● DOCUMENT TEXT
------------------------
Chain-of-Visual-Thought: Teaching VLMs to See and Think Better with Continuous Visual Tokens

⭐️ CoVT enriches VLMs’ vision-centric reasoning capabilities. ⭐️

Yiming Qin¹, Bomin Wei², Jiaxin Ge¹, Konstantinos Kallidromitis³,
Stephanie Fu¹, Trevor Darrell¹, XuDong Wang^1*
University of California, Berkeley¹
University of California, Los Angeles²
Panasonic AI Research³

*Corresponding author

🔥 News

[2025-11-24] 🥃 Released the training data and code. Give it a shot!

[2025-11-24] ⭐️ The evaluation and Gradio demo are available NOW!

[2025-11-24] 🤗 Our finetuned weights are available. Check it here!

📑 Table of Contents

👀 Overview

Rather than restricting VLM reasoning to a discrete language space with limited representational capacity, CoVT forms a visual thought chain that enables VLMs to reason in continuous visual space. By introducing continuous visual tokens that encode perceptual cues (e.g., segmentation, depth, instance, and edge structure), CoVT composes chains of textual and visual thoughts that link semantic reasoning with perceptual grounding. These visual “thought chains” bridge language and vision, enabling fine-grained understanding, spatial precision, and geometric awareness beyond the reach of text-based reasoning.
------------------------
● DATA LISTING
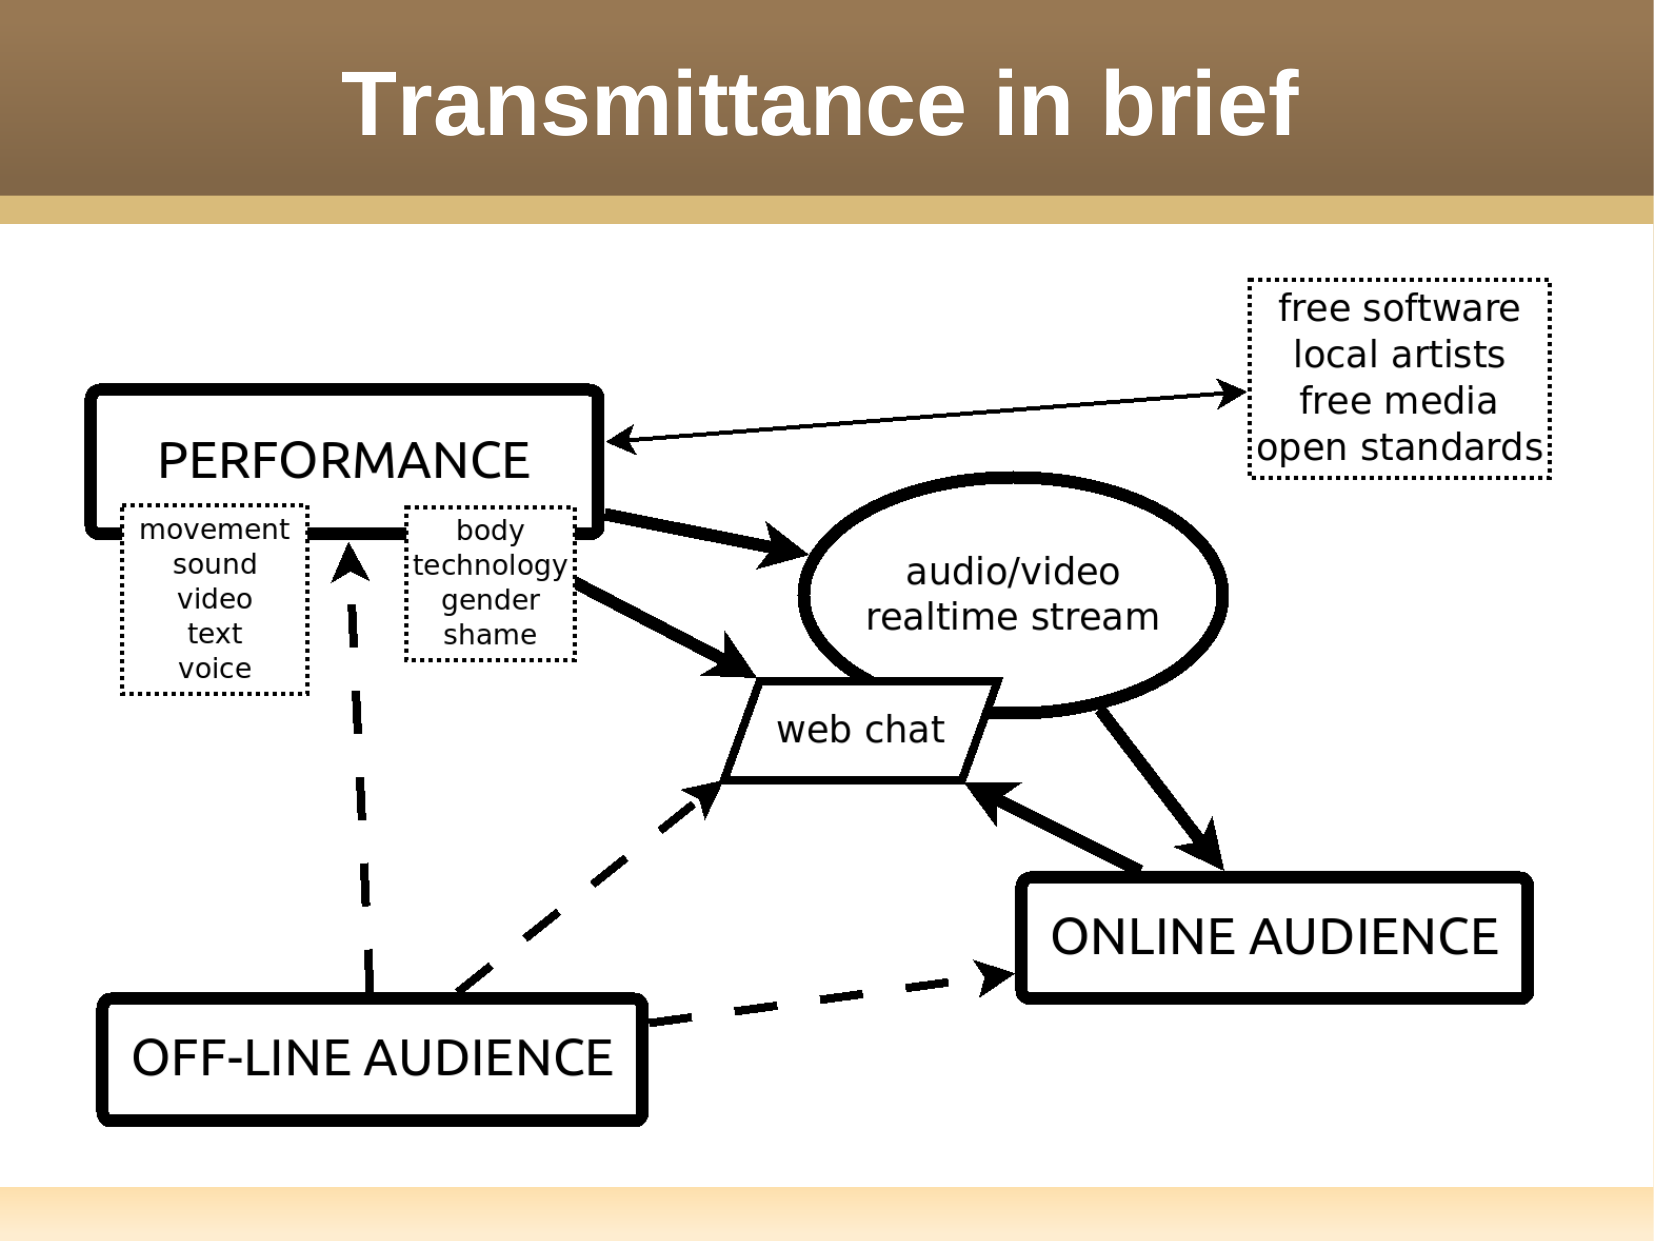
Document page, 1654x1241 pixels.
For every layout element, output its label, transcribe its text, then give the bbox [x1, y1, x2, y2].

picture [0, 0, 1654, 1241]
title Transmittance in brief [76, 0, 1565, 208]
------------------------
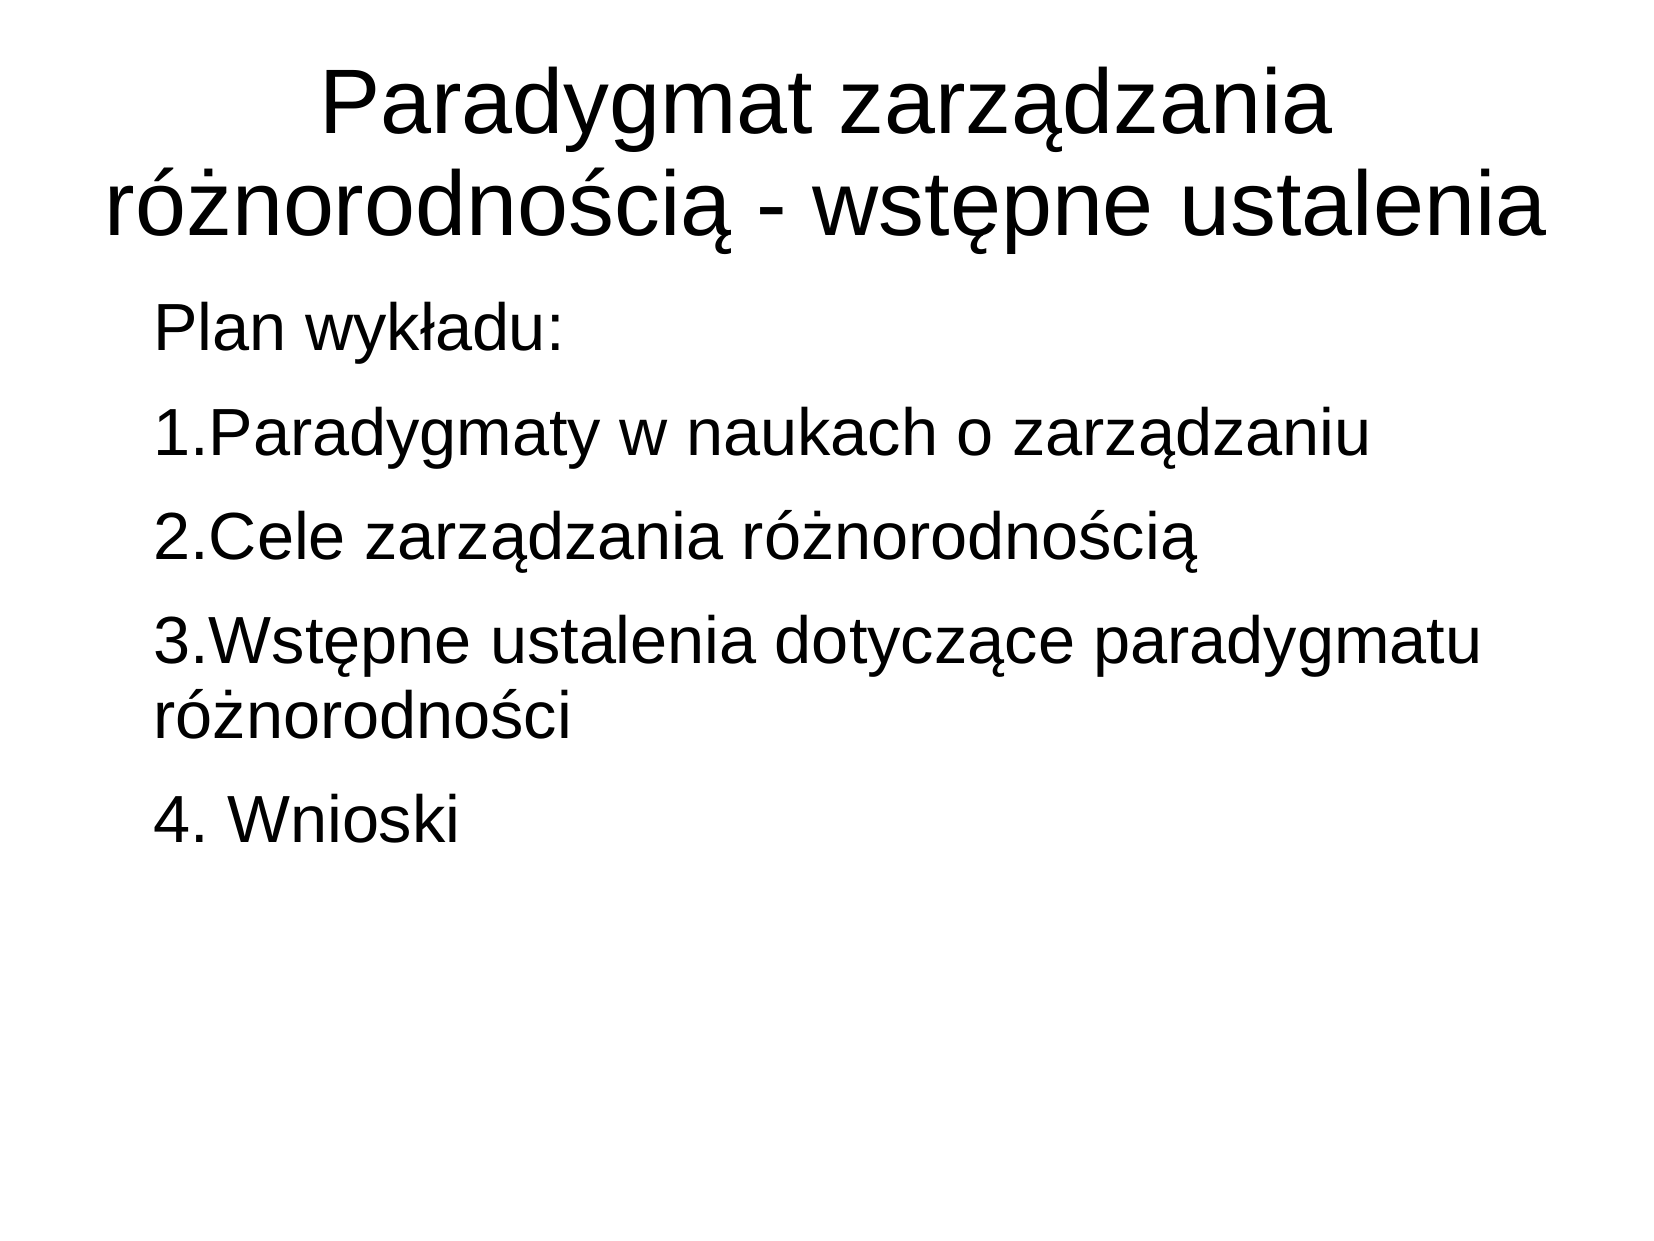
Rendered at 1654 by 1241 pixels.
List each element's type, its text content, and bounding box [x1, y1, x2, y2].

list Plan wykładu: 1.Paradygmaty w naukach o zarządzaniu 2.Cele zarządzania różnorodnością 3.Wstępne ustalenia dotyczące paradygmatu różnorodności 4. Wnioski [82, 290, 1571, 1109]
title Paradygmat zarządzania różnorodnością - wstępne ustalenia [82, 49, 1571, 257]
------------------------
● WORK INSTRUCTIONS
1. In the Chain-of-Visual-Thought text, what perceptual cues are given as examples of what the continuous visual tokens encode?
2. Can you translate this sentence from the Chain-of-Visual-Thought text into Spanish: "These visual “thought chains” bridge language and vision, enabling fine-grained understanding, spatial precision, and geometric awareness beyond the reach of text-based reasoning."
3. Write out, word for word, the part of the Chain-of-Visual-Thought text starting with "Rather than restricting" and going on through "of text-based reasoning.".

● EXERCISE RESULTS
1. Segmentation, depth, instance, and edge structure.

2. Estas «cadenas de pensamiento» visuales unen el lenguaje y la visión, lo que permite una comprensión detallada, precisión espacial y conciencia geométrica más allá del alcance del razonamiento basado en texto.

3.
Rather than restricting VLM reasoning to a discrete language space with limited representational capacity, CoVT forms a visual thought chain that enables VLMs to reason in continuous visual space. By introducing continuous visual tokens that encode perceptual cues (e.g., segmentation, depth, instance, and edge structure), CoVT composes chains of textual and visual thoughts that link semantic reasoning with perceptual grounding. These visual “thought chains” bridge language and vision, enabling fine-grained understanding, spatial precision, and geometric awareness beyond the reach of text-based reasoning.